─── Exercise input
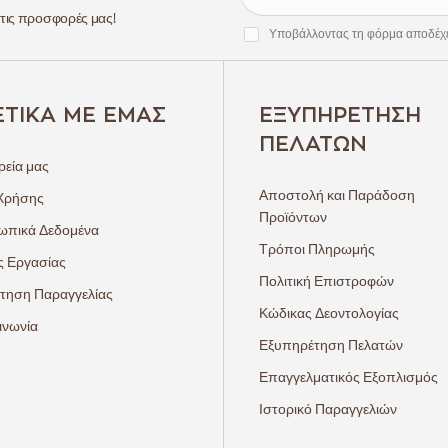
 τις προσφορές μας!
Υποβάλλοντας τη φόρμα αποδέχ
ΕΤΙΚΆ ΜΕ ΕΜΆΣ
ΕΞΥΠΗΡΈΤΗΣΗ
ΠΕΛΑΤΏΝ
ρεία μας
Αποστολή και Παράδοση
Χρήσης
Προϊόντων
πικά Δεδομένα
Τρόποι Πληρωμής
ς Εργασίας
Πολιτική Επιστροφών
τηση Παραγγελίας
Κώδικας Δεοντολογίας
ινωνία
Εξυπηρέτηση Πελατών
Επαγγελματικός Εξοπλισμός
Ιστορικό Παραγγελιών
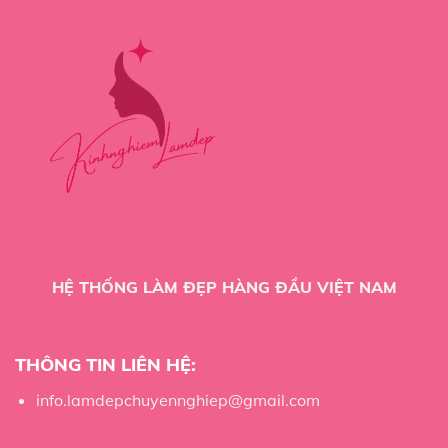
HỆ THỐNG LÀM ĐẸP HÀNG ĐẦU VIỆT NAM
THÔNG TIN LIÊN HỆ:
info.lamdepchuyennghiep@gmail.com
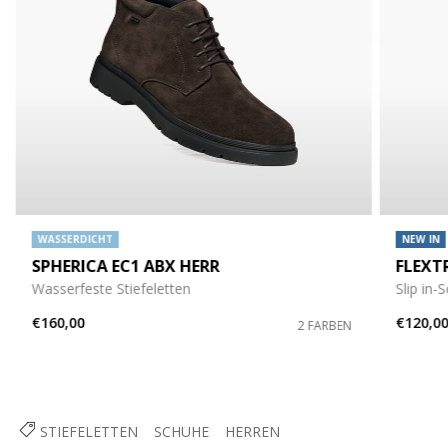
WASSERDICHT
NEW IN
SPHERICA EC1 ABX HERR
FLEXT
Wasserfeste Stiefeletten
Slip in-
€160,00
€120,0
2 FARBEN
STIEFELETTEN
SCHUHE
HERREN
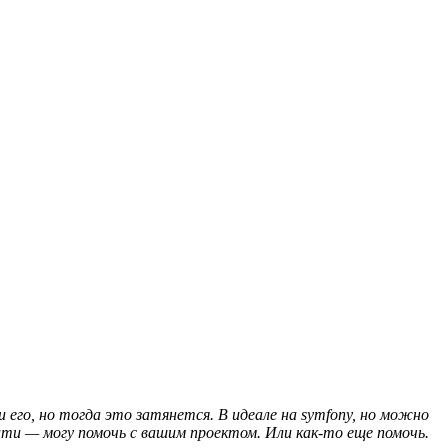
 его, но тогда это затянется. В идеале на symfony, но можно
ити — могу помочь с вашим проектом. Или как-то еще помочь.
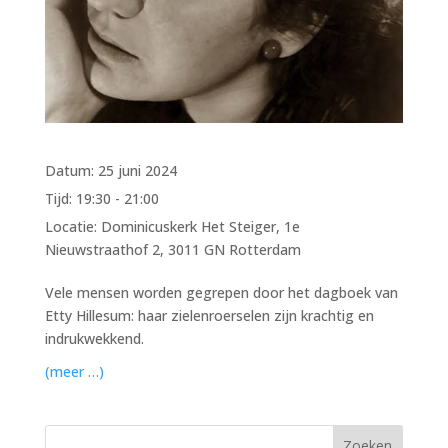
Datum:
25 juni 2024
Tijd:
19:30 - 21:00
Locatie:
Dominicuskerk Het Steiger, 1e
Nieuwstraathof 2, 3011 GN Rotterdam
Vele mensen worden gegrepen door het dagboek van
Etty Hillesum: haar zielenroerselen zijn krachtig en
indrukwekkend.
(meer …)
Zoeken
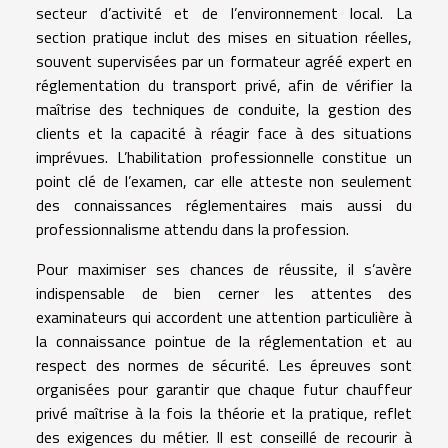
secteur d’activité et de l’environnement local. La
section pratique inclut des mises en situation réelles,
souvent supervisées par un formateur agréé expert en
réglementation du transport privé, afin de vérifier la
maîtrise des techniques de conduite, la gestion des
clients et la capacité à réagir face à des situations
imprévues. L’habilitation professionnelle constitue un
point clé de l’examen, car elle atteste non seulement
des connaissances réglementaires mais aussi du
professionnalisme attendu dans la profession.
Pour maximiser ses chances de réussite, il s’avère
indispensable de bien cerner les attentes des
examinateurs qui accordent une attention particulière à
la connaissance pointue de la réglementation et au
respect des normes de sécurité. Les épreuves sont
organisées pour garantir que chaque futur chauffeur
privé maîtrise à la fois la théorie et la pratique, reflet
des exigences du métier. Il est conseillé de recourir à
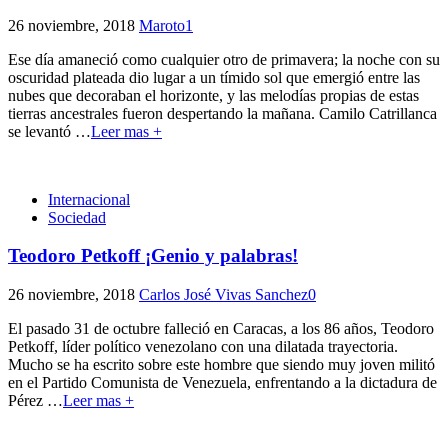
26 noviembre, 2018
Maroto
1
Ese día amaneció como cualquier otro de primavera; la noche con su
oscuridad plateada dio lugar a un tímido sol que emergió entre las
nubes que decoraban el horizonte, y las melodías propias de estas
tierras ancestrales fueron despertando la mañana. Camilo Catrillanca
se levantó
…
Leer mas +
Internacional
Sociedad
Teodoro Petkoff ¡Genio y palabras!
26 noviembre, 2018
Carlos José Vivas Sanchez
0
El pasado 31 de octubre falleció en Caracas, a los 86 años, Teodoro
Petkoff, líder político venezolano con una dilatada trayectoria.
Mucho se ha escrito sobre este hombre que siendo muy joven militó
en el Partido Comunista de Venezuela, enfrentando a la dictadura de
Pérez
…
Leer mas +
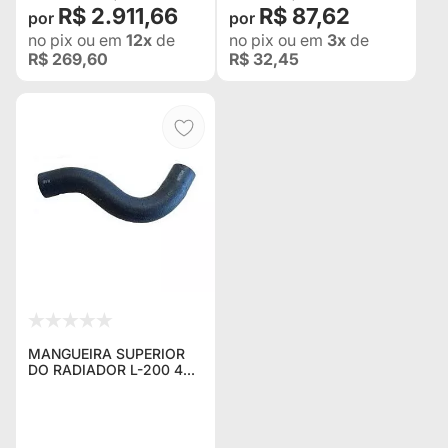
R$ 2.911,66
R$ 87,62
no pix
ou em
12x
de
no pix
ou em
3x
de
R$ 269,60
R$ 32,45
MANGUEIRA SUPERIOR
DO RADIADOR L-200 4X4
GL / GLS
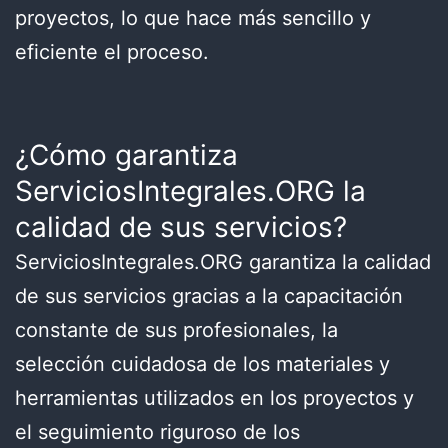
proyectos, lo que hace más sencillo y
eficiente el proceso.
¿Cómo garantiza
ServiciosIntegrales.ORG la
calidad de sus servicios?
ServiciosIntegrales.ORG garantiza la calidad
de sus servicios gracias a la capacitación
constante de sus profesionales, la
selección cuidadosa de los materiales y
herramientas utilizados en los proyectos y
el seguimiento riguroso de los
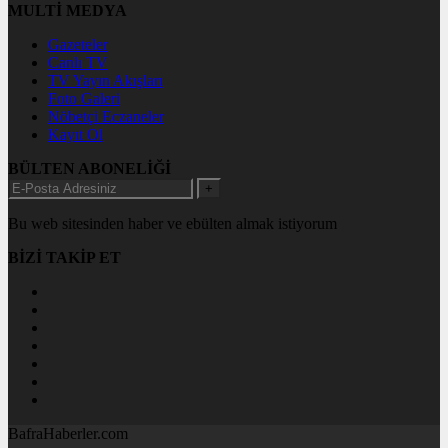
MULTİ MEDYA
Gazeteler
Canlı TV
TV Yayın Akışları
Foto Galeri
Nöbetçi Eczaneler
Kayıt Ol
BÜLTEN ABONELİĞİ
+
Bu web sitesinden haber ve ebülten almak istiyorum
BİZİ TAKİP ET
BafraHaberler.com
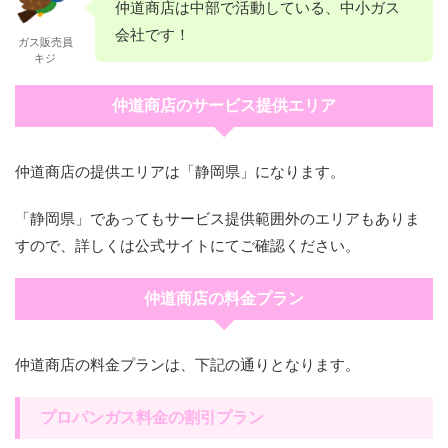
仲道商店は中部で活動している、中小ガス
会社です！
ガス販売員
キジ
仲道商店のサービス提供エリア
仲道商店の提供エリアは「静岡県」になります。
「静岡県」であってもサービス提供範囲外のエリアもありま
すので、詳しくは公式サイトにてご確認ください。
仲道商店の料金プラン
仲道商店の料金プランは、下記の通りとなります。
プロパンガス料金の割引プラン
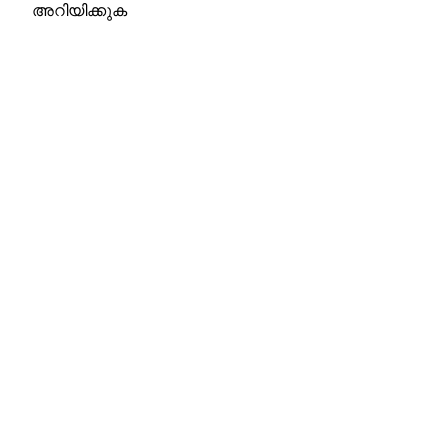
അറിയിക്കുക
──────
**Goal of the exercise**
Repeat the lines of the records verbatim, starting at the line containing "DO RADIADOR L-200 4X4" and stopping after the final line. Images stay out.

**Answer for the task**
DO RADIADOR L-200 4X4
GL / GLS
proyectos, lo que hace más sencillo y
eficiente el proceso.
¿Cómo garantiza
ServiciosIntegrales.ORG la
calidad de sus servicios?
ServiciosIntegrales.ORG garantiza la calidad
de sus servicios gracias a la capacitación
constante de sus profesionales, la
selección cuidadosa de los materiales y
herramientas utilizados en los proyectos y
el seguimiento riguroso de los
MULTİ MEDYA
Gazeteler
Canlı TV
TV Yayın Akışları
Foto Galeri
Nöbetçi Eczaneler
Kayıt Ol
BÜLTEN ABONELİĞİ
+
Bu web sitesinden haber ve ebülten almak istiyorum
BİZİ TAKİP ET
BafraHaberler.com
仲道商店は中部で活動している、中小ガス
会社です！
ガス販売員
キジ
仲道商店のサービス提供エリア
仲道商店の提供エリアは「静岡県」になります。
「静岡県」であってもサービス提供範囲外のエリアもありま
すので、詳しくは公式サイトにてご確認ください。
仲道商店の料金プラン
仲道商店の料金プランは、下記の通りとなります。
プロパンガス料金の割引プラン
അറിയിക്കുക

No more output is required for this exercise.